(Saved entries)
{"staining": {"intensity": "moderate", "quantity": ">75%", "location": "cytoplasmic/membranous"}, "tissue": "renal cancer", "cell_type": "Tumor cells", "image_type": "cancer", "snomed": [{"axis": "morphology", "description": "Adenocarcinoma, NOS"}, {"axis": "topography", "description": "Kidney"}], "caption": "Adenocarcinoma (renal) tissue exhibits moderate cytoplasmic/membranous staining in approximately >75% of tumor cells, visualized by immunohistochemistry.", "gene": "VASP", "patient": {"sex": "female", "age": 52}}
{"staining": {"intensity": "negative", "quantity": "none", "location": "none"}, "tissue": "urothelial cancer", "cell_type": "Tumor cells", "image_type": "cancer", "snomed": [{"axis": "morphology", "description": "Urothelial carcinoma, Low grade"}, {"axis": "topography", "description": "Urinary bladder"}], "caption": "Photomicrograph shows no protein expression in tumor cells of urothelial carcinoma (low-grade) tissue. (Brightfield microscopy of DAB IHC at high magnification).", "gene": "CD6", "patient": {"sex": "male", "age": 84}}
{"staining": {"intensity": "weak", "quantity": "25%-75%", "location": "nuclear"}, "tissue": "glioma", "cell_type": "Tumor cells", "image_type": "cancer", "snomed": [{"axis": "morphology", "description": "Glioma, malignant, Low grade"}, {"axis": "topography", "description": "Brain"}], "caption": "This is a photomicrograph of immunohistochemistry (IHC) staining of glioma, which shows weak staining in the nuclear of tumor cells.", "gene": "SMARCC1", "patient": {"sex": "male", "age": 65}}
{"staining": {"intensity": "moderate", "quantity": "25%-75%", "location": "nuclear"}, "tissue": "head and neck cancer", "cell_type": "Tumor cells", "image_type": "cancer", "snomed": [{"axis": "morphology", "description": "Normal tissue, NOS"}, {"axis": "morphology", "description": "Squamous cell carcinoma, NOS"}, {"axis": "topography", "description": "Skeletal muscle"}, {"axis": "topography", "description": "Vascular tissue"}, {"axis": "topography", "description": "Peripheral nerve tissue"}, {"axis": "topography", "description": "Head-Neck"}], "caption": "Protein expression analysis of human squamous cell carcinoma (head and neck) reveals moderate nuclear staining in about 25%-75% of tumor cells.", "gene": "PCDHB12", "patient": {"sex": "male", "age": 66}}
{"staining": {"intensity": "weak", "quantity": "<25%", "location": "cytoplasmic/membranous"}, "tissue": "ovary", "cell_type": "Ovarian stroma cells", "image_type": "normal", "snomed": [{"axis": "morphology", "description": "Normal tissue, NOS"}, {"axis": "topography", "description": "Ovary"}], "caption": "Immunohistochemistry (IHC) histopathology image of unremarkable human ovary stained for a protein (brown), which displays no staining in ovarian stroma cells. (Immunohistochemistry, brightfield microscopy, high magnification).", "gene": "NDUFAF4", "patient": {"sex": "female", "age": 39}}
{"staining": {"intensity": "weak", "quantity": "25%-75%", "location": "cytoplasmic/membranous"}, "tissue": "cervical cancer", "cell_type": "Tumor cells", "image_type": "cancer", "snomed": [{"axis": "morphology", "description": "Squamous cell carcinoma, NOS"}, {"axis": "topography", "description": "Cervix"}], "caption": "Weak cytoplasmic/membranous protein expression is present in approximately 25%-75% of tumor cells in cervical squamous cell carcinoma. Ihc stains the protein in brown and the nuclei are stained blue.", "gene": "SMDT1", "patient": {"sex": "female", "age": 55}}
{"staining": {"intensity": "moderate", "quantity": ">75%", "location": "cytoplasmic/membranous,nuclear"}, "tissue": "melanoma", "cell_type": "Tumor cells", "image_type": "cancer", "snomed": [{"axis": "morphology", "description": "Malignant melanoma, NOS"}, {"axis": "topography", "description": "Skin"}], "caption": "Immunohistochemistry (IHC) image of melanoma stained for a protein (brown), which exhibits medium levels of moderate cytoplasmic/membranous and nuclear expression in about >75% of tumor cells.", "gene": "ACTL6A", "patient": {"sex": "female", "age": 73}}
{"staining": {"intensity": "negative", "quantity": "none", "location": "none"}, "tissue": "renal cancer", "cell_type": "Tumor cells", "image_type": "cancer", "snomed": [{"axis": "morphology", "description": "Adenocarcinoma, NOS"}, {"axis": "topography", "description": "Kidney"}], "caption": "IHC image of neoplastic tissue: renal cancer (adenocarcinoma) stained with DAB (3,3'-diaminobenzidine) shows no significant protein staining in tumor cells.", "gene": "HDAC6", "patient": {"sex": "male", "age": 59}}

* [YOUR OBJECTIVE]
The answer must hold only the lines from the first line of the data through the line bearing "is a photomicrograph", returned exactly.

* [SOLUTION FOR THIS EXERCISE]
{"staining": {"intensity": "moderate", "quantity": ">75%", "location": "cytoplasmic/membranous"}, "tissue": "renal cancer", "cell_type": "Tumor cells", "image_type": "cancer", "snomed": [{"axis": "morphology", "description": "Adenocarcinoma, NOS"}, {"axis": "topography", "description": "Kidney"}], "caption": "Adenocarcinoma (renal) tissue exhibits moderate cytoplasmic/membranous staining in approximately >75% of tumor cells, visualized by immunohistochemistry.", "gene": "VASP", "patient": {"sex": "female", "age": 52}}
{"staining": {"intensity": "negative", "quantity": "none", "location": "none"}, "tissue": "urothelial cancer", "cell_type": "Tumor cells", "image_type": "cancer", "snomed": [{"axis": "morphology", "description": "Urothelial carcinoma, Low grade"}, {"axis": "topography", "description": "Urinary bladder"}], "caption": "Photomicrograph shows no protein expression in tumor cells of urothelial carcinoma (low-grade) tissue. (Brightfield microscopy of DAB IHC at high magnification).", "gene": "CD6", "patient": {"sex": "male", "age": 84}}
{"staining": {"intensity": "weak", "quantity": "25%-75%", "location": "nuclear"}, "tissue": "glioma", "cell_type": "Tumor cells", "image_type": "cancer", "snomed": [{"axis": "morphology", "description": "Glioma, malignant, Low grade"}, {"axis": "topography", "description": "Brain"}], "caption": "This is a photomicrograph of immunohistochemistry (IHC) staining of glioma, which shows weak staining in the nuclear of tumor cells.", "gene": "SMARCC1", "patient": {"sex": "male", "age": 65}}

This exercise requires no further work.